Read Garland’s entire Twitter thread arguing that the Bernie Sanders campaign was a Russian operation by visiting this link.
Garland began his argument by citing how Sanders “exfiltrated” data from the Clinton campaign’s voter database, a breach that resulted in the Democratic National Committee briefly suspending the Sanders campaign from accessing its own voter data on DNC computers.
According to NBC News, four individuals working for the Sanders campaign somehow obtained unauthorized access to the Clinton voter database and downloaded numerous files containing valuable voter information. But Sanders then sued the DNC, claiming “breach of contract” by the national Democratic organization.

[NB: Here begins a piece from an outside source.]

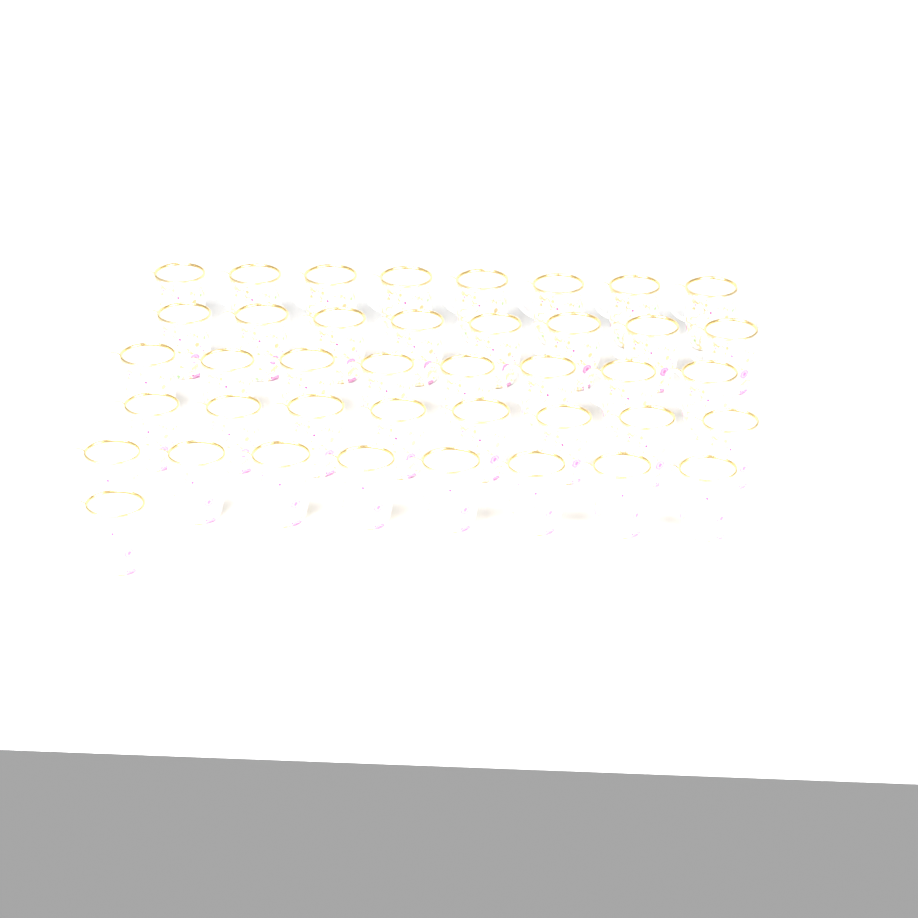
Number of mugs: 41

Garland also points to Sanders chief campaign “strategist” Tad Devine, who was paid over $10 million by the Sanders campaign. Devine previously worked for former Trump Campaign Manager Paul Manafort, who is now under indictment on various charges relating political work for now-deposed Ukraine strongman Viktor Yanukovych, an ally of Russian President Vladimir Putin.
Devine worked with Manafort on the 2010 Yanukovych presidential campaign, and had previously worked for Yanukovich when he was prime minister of Ukraine. Devine separated himself from Yanukovych in 2012 after the Ukraine leader began jailing political opponents.
Yanukovich was deposed in a 2014 popular uprising, and is now living in exile in Russia. He went on trial in absentia earlier this year in Ukraine, charged with treason for helping Russia in its attack on Ukraine.